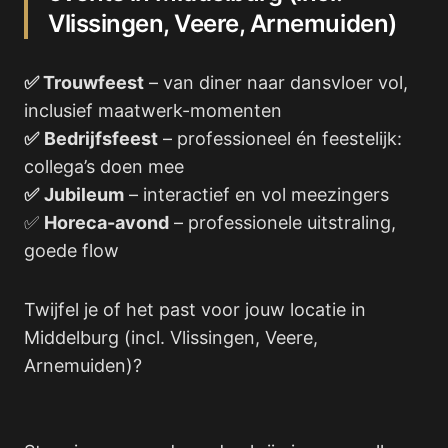
Vlissingen, Veere, Arnemuiden)
✅ Trouwfeest
– van diner naar dansvloer vol,
inclusief maatwerk-momenten
✅
Bedrijfsfeest
– professioneel én feestelijk:
collega’s doen mee
✅
Jubileum
– interactief en vol meezingers
✅
Horeca-avond
– professionele uitstraling,
goede flow
Twijfel je of het past voor jouw locatie in
Middelburg (incl. Vlissingen, Veere,
Arnemuiden)?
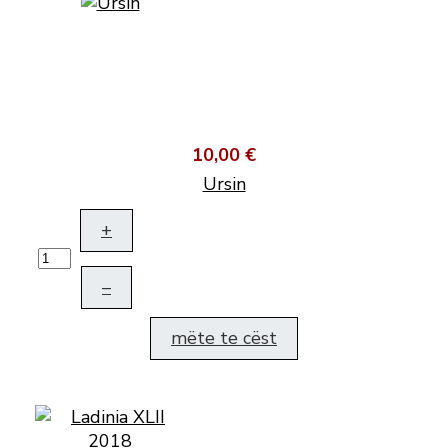
10,00 €
Ursin
+
–
mëte te cëst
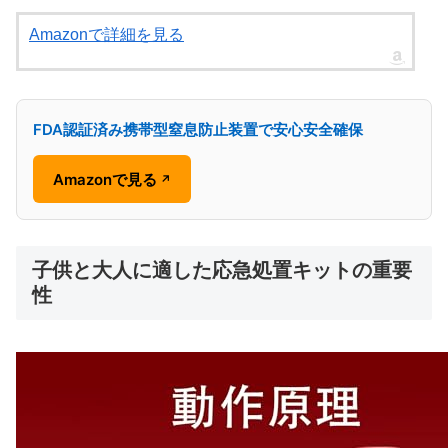
Amazonで詳細を見る
FDA認証済み携帯型窒息防止装置で安心安全確保
Amazonで見る
↗
子供と大人に適した応急処置キットの重要
性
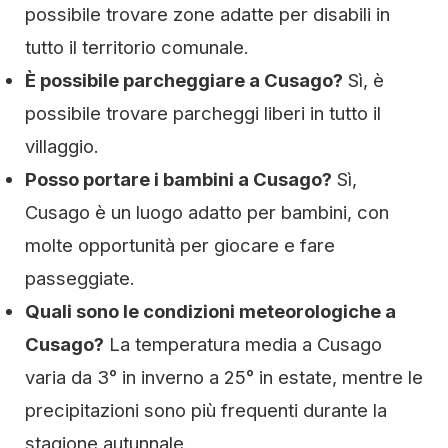
possibile trovare zone adatte per disabili in
tutto il territorio comunale.
È possibile parcheggiare a Cusago?
Sì, è
possibile trovare parcheggi liberi in tutto il
villaggio.
Posso portare i bambini a Cusago?
Sì,
Cusago è un luogo adatto per bambini, con
molte opportunità per giocare e fare
passeggiate.
Quali sono le condizioni meteorologiche a
Cusago?
La temperatura media a Cusago
varia da 3° in inverno a 25° in estate, mentre le
precipitazioni sono più frequenti durante la
stagione autunnale.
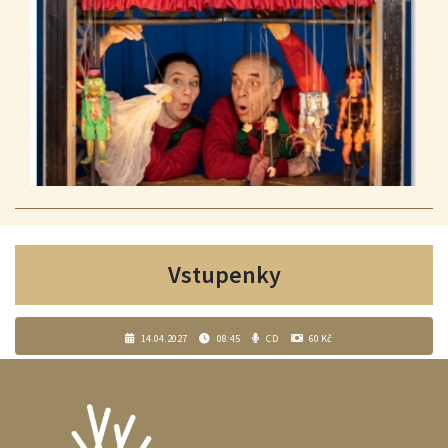
Vstupenky
14.04.2027
08:45
CD
60 Kč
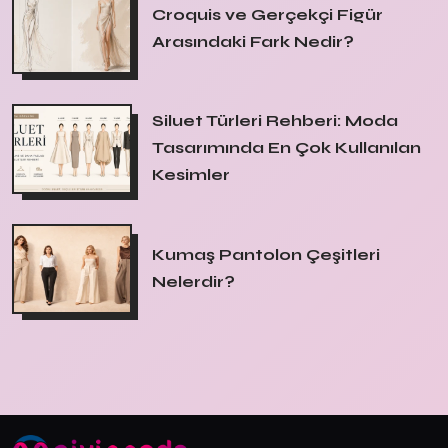
Croquis ve Gerçekçi Figür
Arasındaki Fark Nedir?
Siluet Türleri Rehberi: Moda
Tasarımında En Çok Kullanılan
Kesimler
Kumaş Pantolon Çeşitleri
Nelerdir?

※ ※ ※

[WHAT IS NEEDED] List every line from the entries above in which "bambini" appears.

[FINISHED EXERCISE]
Posso portare i bambini a Cusago?
Cusago è un luogo adatto per bambini, con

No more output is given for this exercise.